They're just computers; in a small form factor, but computers. Build a nice,
simplified interface if you like, but there's little to no reason not to offer
that simplified interface on larger computers, too. A person who may not want
the full power of a computer may still want a larger screen and better
keyboard.

There's also no reason to artificially limit the software load, especially if
you start with open source. These machines are perfectly capable of a wide
variety of operations, pretty much everything except video editing and heavy-
duty graphics editing.

A netbook dropped back in time three or four years ago would be considered an
excellent machine, except oddly crippled by the somewhat underpowered CPU
(even by 2006 standards). But otherwise well-endowed on IO, decent screen,
ample storage (especially the RAM), etc, all at a price that would have caused
rioting in front of the stores come Black Friday.

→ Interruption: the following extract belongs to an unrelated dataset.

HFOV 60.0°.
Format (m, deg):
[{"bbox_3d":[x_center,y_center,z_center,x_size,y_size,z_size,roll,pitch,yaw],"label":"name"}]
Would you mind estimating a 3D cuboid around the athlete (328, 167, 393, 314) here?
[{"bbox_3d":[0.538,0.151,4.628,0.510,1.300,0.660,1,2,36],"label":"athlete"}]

I'll say it again, to be clear: There may be room for specialized interfaces
for certain users, but there's little need to bind that to the netbook form
factor. Both power-user and low-power-user interfaces can be used almost all
the way up and down the product line. (Even the high-powered gaming machines
could use a simplified interface just fine, as long as the owner could play
WOW.)

------
devicenull
I'd say that everyone wants a cheap laptop. It's been that way for years...
Now that we have cheap laptops that let people do the majority of what they
want to do (browse the web, check email), it makes perfect sense that they
would be hugely popular.